» **Page text**
# # #
No one can fault Tyler for succumbing so dramatically to all his grueling external pressures. Spending his whole life under the strict regime of a controlling father, whose sole purpose in life into the ethos that a young black man needs to work twice as hard for a seat at the table; no place for mediocrity or sensitivity. Perhaps this resonates less for Trey and his peers a few generations, on one would hope the degrees of segregation have reduced slightly, yet this mindset is ubiquitous at home. After a serious shoulder injury develops which will inevitably hinders Tyler’s chances of professional wrestling, fear prohibits him from telling his dad, resorting to snorting oxycodone instead. Added to the mix, his girlfriend Alexis (Alexa Demie) ghosting him for his initial response to the news of her pregnancy, obviating him from any input into her decision. A relationship that Trey put in equal amounts of vigor as any other part of his life, the rejection hurts big time. A confrontation between the two takes on dramatic proportions, so much so that the film switches protagonist all together.
The camera now turns on to Trey’s younger sister Emily (Taylor Russell), almost invisible in the first part of the film as she and her parents are trying to deal with the aftermath, the reverberations of Tyler’s actions still ring loudly. The relationship between Ronald and Catherine (an exceptional Renee Elise Goldsberry) is souring by the day by the blame game, yet Emily’s newfound relationship with Luke (Lucas Hedges still playing 17-year-olds, 10 years into his career) is blossoming, providing an escape from the despair that has besieged her home.
# # #
Saved data entries
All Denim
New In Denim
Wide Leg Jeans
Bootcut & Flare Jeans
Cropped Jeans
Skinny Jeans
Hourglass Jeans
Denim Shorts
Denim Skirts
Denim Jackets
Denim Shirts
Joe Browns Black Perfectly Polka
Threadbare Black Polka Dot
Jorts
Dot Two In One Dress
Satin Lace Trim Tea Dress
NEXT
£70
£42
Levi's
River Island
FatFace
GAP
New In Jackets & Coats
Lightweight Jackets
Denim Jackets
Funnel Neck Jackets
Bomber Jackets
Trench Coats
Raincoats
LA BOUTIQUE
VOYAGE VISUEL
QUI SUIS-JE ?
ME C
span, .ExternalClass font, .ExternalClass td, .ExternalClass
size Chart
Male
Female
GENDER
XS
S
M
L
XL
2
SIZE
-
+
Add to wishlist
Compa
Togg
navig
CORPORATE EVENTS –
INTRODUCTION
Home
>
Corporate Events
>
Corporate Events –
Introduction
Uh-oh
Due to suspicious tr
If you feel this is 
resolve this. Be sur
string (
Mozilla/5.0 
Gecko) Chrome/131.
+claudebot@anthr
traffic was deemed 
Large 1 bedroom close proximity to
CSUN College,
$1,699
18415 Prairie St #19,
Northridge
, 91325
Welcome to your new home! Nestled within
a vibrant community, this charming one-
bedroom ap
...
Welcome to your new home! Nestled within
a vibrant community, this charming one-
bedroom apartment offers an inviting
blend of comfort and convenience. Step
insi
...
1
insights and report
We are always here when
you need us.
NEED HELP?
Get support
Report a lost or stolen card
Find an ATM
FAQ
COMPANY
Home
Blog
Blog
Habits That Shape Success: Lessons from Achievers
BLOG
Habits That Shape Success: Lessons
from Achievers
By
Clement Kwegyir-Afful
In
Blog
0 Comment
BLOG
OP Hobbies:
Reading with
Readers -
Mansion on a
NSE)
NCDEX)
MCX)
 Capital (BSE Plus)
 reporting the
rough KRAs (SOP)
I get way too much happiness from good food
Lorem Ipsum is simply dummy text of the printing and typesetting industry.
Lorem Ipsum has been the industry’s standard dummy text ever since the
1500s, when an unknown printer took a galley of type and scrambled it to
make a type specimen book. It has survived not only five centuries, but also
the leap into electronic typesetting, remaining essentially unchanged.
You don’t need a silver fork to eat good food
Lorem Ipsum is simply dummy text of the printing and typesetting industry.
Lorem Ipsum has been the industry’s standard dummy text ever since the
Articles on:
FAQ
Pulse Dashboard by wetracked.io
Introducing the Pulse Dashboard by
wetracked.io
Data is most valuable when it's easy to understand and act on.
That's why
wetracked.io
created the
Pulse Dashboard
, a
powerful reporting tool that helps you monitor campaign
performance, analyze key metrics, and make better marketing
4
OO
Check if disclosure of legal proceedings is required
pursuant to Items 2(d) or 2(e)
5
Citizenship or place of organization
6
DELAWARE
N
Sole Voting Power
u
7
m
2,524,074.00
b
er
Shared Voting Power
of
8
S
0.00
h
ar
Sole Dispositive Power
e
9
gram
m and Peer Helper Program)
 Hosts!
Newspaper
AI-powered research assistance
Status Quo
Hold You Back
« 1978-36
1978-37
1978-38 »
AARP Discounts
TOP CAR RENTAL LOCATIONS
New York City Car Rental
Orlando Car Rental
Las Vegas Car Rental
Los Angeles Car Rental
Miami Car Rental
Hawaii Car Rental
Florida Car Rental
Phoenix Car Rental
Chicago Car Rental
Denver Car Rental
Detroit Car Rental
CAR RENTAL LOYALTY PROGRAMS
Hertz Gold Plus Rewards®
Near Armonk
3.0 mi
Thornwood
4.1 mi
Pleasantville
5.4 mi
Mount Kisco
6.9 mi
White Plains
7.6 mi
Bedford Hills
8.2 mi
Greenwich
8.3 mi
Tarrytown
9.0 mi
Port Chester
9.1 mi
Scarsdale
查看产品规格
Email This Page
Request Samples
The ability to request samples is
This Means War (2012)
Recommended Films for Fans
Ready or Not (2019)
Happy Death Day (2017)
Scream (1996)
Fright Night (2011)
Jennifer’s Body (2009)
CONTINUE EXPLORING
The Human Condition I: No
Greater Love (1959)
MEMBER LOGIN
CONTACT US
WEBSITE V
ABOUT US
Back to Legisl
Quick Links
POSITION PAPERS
# # #
» **Work to be completed**
In the film review, condense the paragraph beginning "The camera now turns" into a short bulleted list that keeps its main facts.

» **Answer area**
- The camera turns to Trey's younger sister Emily (Taylor Russell), who was almost invisible in the film's first part.
- Emily and her parents are dealing with the aftermath of Tyler's actions.
- Blame is souring the relationship between Ronald and Catherine (Renee Elise Goldsberry, called exceptional) by the day.
- Emily's new relationship with Luke (Lucas Hedges, still playing 17-year-olds ten years into his career) is blossoming and gives her an escape from the despair at home.